• What you are asked to do: Only the number is needed: how many lines in the entries below contain the string "each"?

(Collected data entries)
::::

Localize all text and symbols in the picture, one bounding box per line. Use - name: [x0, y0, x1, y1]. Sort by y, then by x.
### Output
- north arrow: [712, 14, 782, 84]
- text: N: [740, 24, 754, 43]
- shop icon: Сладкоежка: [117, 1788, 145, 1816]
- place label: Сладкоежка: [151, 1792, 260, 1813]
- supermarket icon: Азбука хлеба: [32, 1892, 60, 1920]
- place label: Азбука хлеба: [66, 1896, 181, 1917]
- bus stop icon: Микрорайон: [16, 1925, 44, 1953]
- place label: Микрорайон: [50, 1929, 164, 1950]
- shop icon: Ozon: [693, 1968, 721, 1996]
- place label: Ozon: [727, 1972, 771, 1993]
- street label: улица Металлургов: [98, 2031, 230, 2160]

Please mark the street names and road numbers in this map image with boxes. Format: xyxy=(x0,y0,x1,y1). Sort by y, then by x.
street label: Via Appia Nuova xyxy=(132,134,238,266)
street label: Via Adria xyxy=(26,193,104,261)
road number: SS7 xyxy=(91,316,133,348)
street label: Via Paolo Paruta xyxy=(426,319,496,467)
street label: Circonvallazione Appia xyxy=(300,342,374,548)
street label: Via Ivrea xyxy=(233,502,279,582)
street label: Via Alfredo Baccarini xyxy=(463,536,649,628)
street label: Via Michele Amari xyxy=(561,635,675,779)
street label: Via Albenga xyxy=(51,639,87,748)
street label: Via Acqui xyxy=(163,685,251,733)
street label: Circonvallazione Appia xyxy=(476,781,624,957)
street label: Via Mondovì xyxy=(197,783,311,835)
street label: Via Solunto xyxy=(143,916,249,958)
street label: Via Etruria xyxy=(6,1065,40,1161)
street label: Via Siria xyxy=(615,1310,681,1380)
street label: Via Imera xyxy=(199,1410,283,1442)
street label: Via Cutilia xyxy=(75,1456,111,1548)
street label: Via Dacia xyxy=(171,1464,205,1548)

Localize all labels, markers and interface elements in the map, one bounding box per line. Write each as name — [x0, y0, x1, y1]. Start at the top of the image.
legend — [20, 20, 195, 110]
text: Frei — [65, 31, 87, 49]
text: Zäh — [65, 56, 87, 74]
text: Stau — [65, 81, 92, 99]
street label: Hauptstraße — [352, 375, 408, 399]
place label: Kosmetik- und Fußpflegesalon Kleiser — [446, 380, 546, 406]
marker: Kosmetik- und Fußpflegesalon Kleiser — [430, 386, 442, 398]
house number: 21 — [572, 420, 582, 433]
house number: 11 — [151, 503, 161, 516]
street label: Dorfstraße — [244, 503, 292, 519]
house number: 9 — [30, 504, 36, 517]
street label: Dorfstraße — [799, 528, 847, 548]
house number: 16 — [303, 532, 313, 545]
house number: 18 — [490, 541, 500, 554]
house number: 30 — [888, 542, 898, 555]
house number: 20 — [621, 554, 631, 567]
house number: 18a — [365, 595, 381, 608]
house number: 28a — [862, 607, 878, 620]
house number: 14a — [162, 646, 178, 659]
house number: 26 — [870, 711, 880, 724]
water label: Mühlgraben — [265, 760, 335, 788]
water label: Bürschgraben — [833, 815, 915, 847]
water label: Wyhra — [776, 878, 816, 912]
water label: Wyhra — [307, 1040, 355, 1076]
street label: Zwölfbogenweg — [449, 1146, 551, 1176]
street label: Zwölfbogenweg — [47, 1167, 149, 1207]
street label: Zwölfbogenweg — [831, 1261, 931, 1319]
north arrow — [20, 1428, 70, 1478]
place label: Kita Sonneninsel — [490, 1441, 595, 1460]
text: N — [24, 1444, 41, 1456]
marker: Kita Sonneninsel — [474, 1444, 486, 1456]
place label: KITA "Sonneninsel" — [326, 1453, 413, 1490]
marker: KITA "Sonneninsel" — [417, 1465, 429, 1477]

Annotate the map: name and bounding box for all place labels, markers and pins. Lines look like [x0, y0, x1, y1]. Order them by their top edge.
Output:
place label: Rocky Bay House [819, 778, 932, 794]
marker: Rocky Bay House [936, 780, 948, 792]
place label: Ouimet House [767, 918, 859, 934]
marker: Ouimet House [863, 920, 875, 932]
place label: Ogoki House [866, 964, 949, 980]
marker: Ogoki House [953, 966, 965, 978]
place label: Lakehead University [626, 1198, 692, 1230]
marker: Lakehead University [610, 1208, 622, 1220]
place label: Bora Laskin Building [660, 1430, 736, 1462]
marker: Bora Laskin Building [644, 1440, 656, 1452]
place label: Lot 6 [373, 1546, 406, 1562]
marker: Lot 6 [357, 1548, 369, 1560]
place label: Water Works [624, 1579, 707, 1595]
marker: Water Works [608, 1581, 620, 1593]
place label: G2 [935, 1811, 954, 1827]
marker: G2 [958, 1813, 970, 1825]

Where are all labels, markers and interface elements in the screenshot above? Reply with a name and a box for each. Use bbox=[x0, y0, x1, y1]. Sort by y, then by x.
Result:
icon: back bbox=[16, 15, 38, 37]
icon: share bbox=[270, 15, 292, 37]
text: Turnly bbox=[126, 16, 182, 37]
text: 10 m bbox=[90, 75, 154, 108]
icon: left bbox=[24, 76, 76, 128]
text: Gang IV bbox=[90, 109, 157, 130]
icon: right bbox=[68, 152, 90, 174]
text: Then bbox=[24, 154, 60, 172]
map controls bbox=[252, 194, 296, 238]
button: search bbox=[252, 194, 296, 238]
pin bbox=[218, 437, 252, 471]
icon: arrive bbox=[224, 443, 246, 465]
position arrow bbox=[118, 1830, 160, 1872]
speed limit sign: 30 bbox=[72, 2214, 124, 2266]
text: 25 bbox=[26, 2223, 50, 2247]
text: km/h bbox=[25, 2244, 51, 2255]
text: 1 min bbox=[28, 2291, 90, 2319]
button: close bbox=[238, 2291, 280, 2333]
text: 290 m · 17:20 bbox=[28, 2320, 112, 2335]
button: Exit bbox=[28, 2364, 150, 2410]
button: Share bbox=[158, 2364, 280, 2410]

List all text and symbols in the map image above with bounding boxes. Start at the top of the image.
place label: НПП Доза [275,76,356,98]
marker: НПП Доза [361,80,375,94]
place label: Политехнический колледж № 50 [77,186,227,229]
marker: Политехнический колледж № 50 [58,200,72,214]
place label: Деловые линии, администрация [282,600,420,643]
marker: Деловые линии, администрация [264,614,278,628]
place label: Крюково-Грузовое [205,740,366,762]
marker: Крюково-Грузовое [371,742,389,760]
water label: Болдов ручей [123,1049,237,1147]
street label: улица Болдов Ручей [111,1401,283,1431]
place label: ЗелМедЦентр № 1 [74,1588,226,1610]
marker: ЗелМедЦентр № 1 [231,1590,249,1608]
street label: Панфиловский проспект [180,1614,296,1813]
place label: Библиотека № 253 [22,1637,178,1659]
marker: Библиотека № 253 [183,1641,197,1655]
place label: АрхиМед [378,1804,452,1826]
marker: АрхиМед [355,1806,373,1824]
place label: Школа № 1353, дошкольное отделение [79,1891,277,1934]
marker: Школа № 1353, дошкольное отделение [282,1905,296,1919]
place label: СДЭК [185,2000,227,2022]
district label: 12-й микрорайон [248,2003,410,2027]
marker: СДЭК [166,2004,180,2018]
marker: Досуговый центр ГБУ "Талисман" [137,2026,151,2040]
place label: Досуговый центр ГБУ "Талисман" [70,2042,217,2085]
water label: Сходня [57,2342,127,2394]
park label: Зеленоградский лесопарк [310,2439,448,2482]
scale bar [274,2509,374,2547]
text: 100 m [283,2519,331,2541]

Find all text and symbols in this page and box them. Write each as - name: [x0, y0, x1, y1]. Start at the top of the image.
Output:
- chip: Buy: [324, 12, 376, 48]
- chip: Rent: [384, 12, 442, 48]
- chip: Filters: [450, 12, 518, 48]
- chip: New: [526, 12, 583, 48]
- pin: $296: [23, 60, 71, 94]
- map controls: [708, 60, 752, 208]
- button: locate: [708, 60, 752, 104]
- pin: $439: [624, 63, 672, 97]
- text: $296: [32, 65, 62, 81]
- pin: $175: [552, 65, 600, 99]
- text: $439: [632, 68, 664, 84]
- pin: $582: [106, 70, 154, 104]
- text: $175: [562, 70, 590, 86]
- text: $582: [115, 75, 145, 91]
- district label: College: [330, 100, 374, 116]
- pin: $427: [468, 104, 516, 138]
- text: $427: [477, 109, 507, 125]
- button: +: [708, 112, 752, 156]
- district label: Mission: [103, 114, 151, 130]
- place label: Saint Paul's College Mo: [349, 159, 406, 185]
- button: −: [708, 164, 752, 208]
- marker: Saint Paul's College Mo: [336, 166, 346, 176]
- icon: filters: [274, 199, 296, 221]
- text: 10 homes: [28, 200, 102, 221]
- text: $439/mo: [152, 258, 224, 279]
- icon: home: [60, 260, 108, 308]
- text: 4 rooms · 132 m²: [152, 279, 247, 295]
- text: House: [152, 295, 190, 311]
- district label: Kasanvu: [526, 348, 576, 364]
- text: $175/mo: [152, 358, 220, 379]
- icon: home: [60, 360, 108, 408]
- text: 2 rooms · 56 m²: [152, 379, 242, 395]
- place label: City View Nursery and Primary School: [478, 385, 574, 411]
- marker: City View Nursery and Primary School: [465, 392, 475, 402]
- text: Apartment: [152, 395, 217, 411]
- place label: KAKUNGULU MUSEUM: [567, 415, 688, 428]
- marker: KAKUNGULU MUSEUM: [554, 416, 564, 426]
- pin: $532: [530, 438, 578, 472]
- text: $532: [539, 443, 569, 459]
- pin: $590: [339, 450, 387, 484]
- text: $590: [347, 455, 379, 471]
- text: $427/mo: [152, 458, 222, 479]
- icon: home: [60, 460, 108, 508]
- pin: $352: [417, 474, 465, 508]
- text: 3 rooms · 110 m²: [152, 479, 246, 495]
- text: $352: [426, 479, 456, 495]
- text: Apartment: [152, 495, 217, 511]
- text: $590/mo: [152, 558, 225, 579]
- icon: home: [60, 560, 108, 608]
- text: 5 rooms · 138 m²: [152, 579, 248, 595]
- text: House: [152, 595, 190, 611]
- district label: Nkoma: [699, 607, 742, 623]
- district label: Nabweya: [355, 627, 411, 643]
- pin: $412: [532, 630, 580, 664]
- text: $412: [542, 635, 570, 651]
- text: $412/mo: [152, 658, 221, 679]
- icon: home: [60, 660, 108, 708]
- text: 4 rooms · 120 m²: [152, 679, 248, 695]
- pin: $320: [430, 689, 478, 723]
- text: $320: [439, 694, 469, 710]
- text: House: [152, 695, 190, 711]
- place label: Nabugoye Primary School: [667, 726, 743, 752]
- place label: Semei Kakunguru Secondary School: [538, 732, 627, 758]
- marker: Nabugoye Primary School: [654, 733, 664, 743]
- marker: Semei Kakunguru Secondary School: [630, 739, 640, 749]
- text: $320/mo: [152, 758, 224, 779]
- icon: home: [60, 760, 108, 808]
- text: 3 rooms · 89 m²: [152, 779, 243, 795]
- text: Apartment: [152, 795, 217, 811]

::::

• Answer below: 3